Aim
Copy out each of the following lines word for word, from the first to the last.

Excerpted data
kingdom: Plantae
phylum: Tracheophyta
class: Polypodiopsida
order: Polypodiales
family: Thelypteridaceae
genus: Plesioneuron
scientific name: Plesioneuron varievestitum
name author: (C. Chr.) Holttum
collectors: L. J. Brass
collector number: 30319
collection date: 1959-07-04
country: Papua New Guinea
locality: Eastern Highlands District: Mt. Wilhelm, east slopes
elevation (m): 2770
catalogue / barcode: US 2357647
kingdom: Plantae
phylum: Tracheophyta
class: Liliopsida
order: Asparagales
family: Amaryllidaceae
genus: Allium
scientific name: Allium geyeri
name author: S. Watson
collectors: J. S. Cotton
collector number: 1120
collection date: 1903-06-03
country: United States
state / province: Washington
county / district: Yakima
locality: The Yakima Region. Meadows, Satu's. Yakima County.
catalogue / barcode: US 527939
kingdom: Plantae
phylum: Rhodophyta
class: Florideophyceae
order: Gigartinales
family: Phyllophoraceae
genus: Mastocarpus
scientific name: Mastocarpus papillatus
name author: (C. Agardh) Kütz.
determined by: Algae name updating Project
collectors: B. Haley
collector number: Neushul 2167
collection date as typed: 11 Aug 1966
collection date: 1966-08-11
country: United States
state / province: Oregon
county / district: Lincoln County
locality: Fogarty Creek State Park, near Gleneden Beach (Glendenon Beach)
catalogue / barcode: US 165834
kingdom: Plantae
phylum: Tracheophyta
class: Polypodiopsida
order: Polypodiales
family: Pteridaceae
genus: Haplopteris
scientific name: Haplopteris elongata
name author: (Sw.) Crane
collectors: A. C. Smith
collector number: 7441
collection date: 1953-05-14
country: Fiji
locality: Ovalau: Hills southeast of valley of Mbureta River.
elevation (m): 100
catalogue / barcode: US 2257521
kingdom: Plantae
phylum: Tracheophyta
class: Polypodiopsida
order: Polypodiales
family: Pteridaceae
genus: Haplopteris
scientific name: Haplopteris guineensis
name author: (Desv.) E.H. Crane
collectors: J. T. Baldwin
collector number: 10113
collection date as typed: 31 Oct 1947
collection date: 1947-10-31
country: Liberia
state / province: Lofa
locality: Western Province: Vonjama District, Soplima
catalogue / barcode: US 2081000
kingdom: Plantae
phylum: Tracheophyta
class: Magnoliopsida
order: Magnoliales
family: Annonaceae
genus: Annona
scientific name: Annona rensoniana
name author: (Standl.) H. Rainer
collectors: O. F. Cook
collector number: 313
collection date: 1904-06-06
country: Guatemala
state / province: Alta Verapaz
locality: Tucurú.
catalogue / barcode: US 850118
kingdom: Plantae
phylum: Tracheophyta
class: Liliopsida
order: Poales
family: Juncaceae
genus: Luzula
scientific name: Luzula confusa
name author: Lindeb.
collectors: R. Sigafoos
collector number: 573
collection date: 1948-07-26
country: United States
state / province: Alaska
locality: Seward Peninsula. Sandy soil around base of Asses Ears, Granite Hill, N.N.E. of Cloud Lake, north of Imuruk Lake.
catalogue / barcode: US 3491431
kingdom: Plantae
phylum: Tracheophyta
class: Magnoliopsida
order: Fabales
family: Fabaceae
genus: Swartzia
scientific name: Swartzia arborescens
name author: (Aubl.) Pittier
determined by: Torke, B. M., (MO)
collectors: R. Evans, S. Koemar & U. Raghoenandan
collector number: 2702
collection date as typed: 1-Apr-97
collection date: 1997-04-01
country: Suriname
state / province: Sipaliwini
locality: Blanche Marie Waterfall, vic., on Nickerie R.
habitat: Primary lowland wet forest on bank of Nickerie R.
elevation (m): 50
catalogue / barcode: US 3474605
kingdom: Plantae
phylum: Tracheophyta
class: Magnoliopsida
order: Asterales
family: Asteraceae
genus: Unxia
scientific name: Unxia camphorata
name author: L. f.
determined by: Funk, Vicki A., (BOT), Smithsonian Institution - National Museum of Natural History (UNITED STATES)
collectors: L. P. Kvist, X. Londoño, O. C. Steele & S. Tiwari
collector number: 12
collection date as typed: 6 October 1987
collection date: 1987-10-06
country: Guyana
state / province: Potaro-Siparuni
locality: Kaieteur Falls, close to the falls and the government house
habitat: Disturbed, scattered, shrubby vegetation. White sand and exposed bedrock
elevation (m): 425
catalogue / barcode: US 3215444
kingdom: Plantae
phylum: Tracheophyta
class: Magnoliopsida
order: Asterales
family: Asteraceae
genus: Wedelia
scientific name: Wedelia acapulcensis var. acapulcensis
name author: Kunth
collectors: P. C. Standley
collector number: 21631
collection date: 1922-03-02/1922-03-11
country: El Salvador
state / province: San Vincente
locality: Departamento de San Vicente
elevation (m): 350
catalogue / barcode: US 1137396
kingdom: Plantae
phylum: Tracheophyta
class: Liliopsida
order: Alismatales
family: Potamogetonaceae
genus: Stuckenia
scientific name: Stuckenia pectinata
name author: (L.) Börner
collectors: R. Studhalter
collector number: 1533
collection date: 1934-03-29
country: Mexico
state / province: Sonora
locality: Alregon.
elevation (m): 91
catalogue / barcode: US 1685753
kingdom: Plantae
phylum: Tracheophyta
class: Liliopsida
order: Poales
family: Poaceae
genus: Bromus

Solution to the exercise
kingdom: Plantae
phylum: Tracheophyta
class: Polypodiopsida
order: Polypodiales
family: Thelypteridaceae
genus: Plesioneuron
scientific name: Plesioneuron varievestitum
name author: (C. Chr.) Holttum
collectors: L. J. Brass
collector number: 30319
collection date: 1959-07-04
country: Papua New Guinea
locality: Eastern Highlands District: Mt. Wilhelm, east slopes
elevation (m): 2770
catalogue / barcode: US 2357647
kingdom: Plantae
phylum: Tracheophyta
class: Liliopsida
order: Asparagales
family: Amaryllidaceae
genus: Allium
scientific name: Allium geyeri
name author: S. Watson
collectors: J. S. Cotton
collector number: 1120
collection date: 1903-06-03
country: United States
state / province: Washington
county / district: Yakima
locality: The Yakima Region. Meadows, Satu's. Yakima County.
catalogue / barcode: US 527939
kingdom: Plantae
phylum: Rhodophyta
class: Florideophyceae
order: Gigartinales
family: Phyllophoraceae
genus: Mastocarpus
scientific name: Mastocarpus papillatus
name author: (C. Agardh) Kütz.
determined by: Algae name updating Project
collectors: B. Haley
collector number: Neushul 2167
collection date as typed: 11 Aug 1966
collection date: 1966-08-11
country: United States
state / province: Oregon
county / district: Lincoln County
locality: Fogarty Creek State Park, near Gleneden Beach (Glendenon Beach)
catalogue / barcode: US 165834
kingdom: Plantae
phylum: Tracheophyta
class: Polypodiopsida
order: Polypodiales
family: Pteridaceae
genus: Haplopteris
scientific name: Haplopteris elongata
name author: (Sw.) Crane
collectors: A. C. Smith
collector number: 7441
collection date: 1953-05-14
country: Fiji
locality: Ovalau: Hills southeast of valley of Mbureta River.
elevation (m): 100
catalogue / barcode: US 2257521
kingdom: Plantae
phylum: Tracheophyta
class: Polypodiopsida
order: Polypodiales
family: Pteridaceae
genus: Haplopteris
scientific name: Haplopteris guineensis
name author: (Desv.) E.H. Crane
collectors: J. T. Baldwin
collector number: 10113
collection date as typed: 31 Oct 1947
collection date: 1947-10-31
country: Liberia
state / province: Lofa
locality: Western Province: Vonjama District, Soplima
catalogue / barcode: US 2081000
kingdom: Plantae
phylum: Tracheophyta
class: Magnoliopsida
order: Magnoliales
family: Annonaceae
genus: Annona
scientific name: Annona rensoniana
name author: (Standl.) H. Rainer
collectors: O. F. Cook
collector number: 313
collection date: 1904-06-06
country: Guatemala
state / province: Alta Verapaz
locality: Tucurú.
catalogue / barcode: US 850118
kingdom: Plantae
phylum: Tracheophyta
class: Liliopsida
order: Poales
family: Juncaceae
genus: Luzula
scientific name: Luzula confusa
name author: Lindeb.
collectors: R. Sigafoos
collector number: 573
collection date: 1948-07-26
country: United States
state / province: Alaska
locality: Seward Peninsula. Sandy soil around base of Asses Ears, Granite Hill, N.N.E. of Cloud Lake, north of Imuruk Lake.
catalogue / barcode: US 3491431
kingdom: Plantae
phylum: Tracheophyta
class: Magnoliopsida
order: Fabales
family: Fabaceae
genus: Swartzia
scientific name: Swartzia arborescens
name author: (Aubl.) Pittier
determined by: Torke, B. M., (MO)
collectors: R. Evans, S. Koemar & U. Raghoenandan
collector number: 2702
collection date as typed: 1-Apr-97
collection date: 1997-04-01
country: Suriname
state / province: Sipaliwini
locality: Blanche Marie Waterfall, vic., on Nickerie R.
habitat: Primary lowland wet forest on bank of Nickerie R.
elevation (m): 50
catalogue / barcode: US 3474605
kingdom: Plantae
phylum: Tracheophyta
class: Magnoliopsida
order: Asterales
family: Asteraceae
genus: Unxia
scientific name: Unxia camphorata
name author: L. f.
determined by: Funk, Vicki A., (BOT), Smithsonian Institution - National Museum of Natural History (UNITED STATES)
collectors: L. P. Kvist, X. Londoño, O. C. Steele & S. Tiwari
collector number: 12
collection date as typed: 6 October 1987
collection date: 1987-10-06
country: Guyana
state / province: Potaro-Siparuni
locality: Kaieteur Falls, close to the falls and the government house
habitat: Disturbed, scattered, shrubby vegetation. White sand and exposed bedrock
elevation (m): 425
catalogue / barcode: US 3215444
kingdom: Plantae
phylum: Tracheophyta
class: Magnoliopsida
order: Asterales
family: Asteraceae
genus: Wedelia
scientific name: Wedelia acapulcensis var. acapulcensis
name author: Kunth
collectors: P. C. Standley
collector number: 21631
collection date: 1922-03-02/1922-03-11
country: El Salvador
state / province: San Vincente
locality: Departamento de San Vicente
elevation (m): 350
catalogue / barcode: US 1137396
kingdom: Plantae
phylum: Tracheophyta
class: Liliopsida
order: Alismatales
family: Potamogetonaceae
genus: Stuckenia
scientific name: Stuckenia pectinata
name author: (L.) Börner
collectors: R. Studhalter
collector number: 1533
collection date: 1934-03-29
country: Mexico
state / province: Sonora
locality: Alregon.
elevation (m): 91
catalogue / barcode: US 1685753
kingdom: Plantae
phylum: Tracheophyta
class: Liliopsida
order: Poales
family: Poaceae
genus: Bromus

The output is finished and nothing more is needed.